Descrição de chapéu The New York Times

Senador da Malásia pede desculpas após dizer que homens são seduzidos a estuprar

Ideia de que vítimas de violência sexual compartilham responsabilidade por ataque é amplamente considerada mito

Daniel Victor
The New York Times

Um senador da Malásia pediu desculpas na quinta-feira (1º) depois de propor uma lei que protegeria não as vítimas de agressão sexual, mas seus agressores do sexo masculino —ideia que foi recebida com furor por ativistas e legisladores.

Os comentários de Mohamad Imran, membro do Partido da Justiça Popular, da coalizão governante, foram a expressão inequívoca de uma proposta de culpar a vítima que varre o mundo: as mulheres sexualmente agredidas é que são as culpadas.

Falando ao Senado na quarta-feira (31), Imran propôs a criação de um "decreto de assédio sexual" que permitiria aos homens "lidar com atos, discursos ou vestimentas de mulheres que podem seduzir os homens" a cometer crimes sexuais, segundo a agência de notícias Reuters.

Mulheres protestam em Manila com armas de brinquedo contra comentários misóginos de Rodrigo Duterte, presidente das Filipinas - Romeo Ranoco/Reuters

Os homens, segundo ele, "precisam ser protegidos, porque devido ao que as mulheres vestem somos seduzidos e acabamos infringindo as leis do país e enfrentando processos".

Ele recuou na quinta-feira, depois que sua proposta foi criticada.

"Embora minhas intenções fossem sinceras, eu não esperava que isso fosse visto como um grande erro que ofendeu muitas mulheres e não menos homens que o consideraram um insulto", disse Imran.

A ideia de que as vítimas de violência sexual compartilham a responsabilidade pelo ataque —redirecionando a culpa dos criminosos que ativamente escolheram realizar um ataque— é amplamente considerada um mito com consequências destrutivas.

Muitos ativistas dizem que esse é um dos principais motivos pelos quais tantas agressões sexuais não são relatadas.

Os comentários de Imran foram rapidamente condenados por ativistas e outros políticos.

Wan Azizah Ismail, vice-primeira-ministra e ministra do Desenvolvimento da Mulher, da Família e da Comunidade, disse em um comunicado que aceita o pedido de desculpas, mas que o senador deve passar por treinamento de sensibilidade de gênero "para que causas e consequências da violência contra as mulheres sejam melhor entendidas em conjunto".

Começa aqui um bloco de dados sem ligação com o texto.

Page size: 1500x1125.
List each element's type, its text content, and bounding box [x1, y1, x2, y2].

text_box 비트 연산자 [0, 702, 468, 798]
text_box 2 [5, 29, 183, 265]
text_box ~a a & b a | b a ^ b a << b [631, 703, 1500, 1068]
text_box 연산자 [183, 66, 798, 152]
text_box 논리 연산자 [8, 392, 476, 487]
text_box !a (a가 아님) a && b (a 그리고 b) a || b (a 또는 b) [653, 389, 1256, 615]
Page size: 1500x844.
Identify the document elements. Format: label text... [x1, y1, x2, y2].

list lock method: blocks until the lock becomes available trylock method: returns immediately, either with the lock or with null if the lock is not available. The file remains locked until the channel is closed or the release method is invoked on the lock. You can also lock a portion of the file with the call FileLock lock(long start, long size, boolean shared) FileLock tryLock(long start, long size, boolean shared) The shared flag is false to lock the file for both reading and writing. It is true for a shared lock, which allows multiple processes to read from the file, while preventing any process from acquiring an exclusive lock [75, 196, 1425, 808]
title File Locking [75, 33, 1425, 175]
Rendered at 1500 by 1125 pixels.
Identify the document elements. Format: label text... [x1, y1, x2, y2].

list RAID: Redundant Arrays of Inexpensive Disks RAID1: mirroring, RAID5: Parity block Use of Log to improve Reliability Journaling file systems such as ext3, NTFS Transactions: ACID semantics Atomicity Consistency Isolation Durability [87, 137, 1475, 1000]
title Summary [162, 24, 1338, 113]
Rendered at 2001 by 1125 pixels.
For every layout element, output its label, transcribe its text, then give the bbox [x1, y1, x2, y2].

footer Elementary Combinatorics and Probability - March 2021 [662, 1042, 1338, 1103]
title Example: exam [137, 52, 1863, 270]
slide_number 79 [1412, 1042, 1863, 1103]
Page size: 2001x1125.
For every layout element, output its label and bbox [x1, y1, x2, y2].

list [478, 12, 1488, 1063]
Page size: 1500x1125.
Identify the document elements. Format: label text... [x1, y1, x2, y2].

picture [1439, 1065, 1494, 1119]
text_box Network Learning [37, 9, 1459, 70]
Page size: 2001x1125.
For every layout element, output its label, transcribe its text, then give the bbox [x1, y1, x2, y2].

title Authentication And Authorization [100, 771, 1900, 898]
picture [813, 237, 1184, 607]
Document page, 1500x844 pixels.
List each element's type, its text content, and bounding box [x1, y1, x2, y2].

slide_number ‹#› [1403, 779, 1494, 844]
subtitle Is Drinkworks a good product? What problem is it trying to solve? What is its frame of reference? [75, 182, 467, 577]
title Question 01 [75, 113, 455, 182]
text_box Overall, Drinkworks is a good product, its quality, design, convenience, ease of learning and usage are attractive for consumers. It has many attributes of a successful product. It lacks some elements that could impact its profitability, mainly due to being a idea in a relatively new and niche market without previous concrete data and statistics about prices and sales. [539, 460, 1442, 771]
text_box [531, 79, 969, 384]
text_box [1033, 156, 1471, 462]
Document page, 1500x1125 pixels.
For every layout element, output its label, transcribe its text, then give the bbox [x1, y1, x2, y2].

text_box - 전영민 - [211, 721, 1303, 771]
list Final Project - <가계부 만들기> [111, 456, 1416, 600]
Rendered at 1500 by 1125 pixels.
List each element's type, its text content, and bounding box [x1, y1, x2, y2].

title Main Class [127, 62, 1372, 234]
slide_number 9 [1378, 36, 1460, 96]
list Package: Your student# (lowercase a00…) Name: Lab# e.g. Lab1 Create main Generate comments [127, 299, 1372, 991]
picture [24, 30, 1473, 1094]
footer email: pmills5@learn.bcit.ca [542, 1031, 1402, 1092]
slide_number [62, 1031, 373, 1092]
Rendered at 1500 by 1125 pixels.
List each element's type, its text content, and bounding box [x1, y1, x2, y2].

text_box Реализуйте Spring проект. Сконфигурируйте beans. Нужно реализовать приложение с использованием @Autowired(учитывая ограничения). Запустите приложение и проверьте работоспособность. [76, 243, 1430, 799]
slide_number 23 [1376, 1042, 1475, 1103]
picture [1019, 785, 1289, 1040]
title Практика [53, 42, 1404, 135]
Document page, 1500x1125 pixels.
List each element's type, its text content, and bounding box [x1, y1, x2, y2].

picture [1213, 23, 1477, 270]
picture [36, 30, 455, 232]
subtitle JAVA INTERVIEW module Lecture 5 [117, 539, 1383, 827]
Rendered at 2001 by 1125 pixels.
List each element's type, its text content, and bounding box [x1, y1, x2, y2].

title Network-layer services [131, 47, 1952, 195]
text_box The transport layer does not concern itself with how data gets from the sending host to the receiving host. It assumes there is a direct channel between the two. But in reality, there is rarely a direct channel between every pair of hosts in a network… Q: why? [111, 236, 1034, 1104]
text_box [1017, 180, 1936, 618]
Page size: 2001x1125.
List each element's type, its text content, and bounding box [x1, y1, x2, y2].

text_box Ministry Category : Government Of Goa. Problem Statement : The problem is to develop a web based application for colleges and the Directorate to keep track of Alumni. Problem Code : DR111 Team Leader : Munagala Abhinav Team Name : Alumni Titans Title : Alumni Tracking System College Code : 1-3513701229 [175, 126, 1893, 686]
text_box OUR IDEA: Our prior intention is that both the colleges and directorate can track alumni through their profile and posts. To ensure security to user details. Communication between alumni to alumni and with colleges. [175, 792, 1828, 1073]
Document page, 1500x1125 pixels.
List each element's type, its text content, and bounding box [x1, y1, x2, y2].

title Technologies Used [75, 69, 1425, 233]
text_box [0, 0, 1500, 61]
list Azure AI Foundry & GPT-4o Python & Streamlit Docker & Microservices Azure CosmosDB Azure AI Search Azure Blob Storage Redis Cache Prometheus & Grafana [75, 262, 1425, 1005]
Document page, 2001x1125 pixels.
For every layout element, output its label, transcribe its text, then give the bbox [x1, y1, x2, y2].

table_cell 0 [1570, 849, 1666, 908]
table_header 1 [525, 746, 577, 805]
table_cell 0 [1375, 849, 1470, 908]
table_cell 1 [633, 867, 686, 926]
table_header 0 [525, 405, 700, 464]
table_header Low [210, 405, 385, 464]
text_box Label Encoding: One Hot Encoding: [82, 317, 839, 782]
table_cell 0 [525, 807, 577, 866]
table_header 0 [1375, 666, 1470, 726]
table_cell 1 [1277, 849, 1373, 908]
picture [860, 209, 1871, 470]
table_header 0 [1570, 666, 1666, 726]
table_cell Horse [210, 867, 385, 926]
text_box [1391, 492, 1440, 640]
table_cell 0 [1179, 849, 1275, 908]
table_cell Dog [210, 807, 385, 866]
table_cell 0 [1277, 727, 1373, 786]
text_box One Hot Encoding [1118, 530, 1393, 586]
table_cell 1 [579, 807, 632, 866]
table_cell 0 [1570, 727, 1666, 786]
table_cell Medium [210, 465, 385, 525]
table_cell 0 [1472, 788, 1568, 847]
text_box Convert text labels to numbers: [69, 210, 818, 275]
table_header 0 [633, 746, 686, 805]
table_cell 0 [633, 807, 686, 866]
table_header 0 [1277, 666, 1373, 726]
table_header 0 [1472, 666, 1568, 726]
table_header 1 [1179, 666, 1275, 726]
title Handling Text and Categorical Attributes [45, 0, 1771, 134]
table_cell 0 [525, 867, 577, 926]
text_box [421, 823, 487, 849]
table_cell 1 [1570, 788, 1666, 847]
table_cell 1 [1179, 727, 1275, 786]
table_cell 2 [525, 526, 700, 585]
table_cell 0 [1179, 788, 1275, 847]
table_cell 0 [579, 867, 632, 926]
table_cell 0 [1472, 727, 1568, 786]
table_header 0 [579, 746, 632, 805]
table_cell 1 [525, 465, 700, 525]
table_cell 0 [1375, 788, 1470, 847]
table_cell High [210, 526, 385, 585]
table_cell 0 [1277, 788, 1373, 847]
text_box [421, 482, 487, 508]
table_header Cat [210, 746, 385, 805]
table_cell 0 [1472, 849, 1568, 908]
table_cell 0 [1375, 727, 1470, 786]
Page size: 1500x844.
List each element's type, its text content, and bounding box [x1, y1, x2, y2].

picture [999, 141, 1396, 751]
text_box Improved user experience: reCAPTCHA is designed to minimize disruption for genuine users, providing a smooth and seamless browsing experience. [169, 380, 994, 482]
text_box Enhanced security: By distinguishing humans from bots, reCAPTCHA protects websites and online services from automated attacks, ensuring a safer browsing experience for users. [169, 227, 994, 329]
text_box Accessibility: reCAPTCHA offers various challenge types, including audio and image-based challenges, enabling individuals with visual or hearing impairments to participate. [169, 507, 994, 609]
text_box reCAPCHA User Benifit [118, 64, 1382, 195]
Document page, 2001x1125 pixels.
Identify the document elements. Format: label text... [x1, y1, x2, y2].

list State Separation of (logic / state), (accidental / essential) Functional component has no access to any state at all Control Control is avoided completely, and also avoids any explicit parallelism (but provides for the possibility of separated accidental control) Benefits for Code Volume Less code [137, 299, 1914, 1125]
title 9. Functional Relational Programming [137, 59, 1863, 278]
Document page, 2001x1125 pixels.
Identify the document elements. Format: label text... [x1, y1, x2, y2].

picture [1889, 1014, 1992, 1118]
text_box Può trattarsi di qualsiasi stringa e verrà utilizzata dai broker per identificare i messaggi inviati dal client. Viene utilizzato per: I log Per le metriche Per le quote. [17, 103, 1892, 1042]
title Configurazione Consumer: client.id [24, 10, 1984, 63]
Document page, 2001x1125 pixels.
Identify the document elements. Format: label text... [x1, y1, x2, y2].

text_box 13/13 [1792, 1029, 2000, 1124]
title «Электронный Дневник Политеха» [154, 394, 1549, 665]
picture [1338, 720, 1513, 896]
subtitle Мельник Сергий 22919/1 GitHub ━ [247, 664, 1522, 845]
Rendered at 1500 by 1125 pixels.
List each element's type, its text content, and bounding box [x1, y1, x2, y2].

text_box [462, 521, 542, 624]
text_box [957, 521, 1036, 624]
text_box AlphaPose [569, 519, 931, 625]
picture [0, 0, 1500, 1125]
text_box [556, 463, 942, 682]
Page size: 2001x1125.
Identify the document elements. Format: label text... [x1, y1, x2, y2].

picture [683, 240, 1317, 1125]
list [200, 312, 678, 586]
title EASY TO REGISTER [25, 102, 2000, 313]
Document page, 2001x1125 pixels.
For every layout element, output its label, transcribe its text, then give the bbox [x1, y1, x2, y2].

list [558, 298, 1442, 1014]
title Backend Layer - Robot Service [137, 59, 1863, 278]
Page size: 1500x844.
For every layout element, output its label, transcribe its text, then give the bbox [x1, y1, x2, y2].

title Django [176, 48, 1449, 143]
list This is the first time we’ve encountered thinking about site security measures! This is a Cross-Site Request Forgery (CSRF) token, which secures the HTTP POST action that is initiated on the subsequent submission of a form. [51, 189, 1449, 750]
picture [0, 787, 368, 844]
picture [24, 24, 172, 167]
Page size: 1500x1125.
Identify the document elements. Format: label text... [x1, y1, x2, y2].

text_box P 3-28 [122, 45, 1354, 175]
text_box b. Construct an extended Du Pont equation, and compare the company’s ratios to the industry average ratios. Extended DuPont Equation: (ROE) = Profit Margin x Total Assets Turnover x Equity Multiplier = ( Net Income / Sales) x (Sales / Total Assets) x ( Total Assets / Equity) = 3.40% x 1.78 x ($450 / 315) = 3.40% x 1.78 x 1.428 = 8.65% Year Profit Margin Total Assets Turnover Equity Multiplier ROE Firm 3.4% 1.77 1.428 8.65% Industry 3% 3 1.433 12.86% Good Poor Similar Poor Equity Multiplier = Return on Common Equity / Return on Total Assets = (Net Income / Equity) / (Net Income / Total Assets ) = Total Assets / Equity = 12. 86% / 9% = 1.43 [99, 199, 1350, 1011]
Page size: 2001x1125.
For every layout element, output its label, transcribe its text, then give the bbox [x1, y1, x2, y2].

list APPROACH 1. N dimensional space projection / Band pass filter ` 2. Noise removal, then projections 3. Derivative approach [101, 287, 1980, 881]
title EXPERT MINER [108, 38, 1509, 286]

"Culpar as mulheres pelo mau comportamento dos homens não é aceitável", disse ela.

As Irmãs no Islã, um grupo de direitos das mulheres na Malásia, disseram em um comunicado que "os homens deveriam policiar seus próprios pensamentos, palavras e ações, e não considerar levianamente os crimes cometidos por homens contra as mulheres".

Os homens também não ficaram satisfeitos com sua representação como primatas incapazes de se controlar.

"Como homem, e eu gostaria de pensar em um macho puro-sangue, acho absurdo e até insultuoso pensar que os homens sejam tão facilmente seduzidos a cometer um crime de natureza sexual", escreveu Dharm Navaratnam em uma carta aberta publicada no Malay Mail.

O questionamento das opções das vítimas, até as roupas que vestem, é uma ocorrência comum durante julgamentos criminais em todo o mundo.

No ano passado, um advogado de defesa na Irlanda citou as roupas íntimas rendadas de uma garota de 17 anos como um sinal de consentimento em um caso de estupro, provocando indignação internacional. Na Índia, uma menina de 11 anos foi culpada por seu estupro em grupo.

O presidente das Filipinas, Rodrigo Duterte, disse em um discurso no ano passado que "enquanto houver muitas mulheres bonitas, haverá mais casos de estupro". Seu porta-voz disse que ele tentou fazer uma brincadeira.

Durante mais de um ano, a Malásia discutiu uma lei de assédio sexual que protegeria as mulheres no local de trabalho. Nenhuma lei foi aprovada.

Uma pesquisa divulgada nesta semana pelo Centro de Governança e Estudos Políticos descobriu que apenas 35% dos homens malaios identificaram corretamente um "sim" verbal como consentimento para o sexo.

Cerca de 13% dos homens consideraram a "linguagem corporal", incluindo o contato visual, como consentimento, enquanto 4% disseram que a não objeção era suficiente, e outros 4% achavam que estar em um relacionamento era suficiente.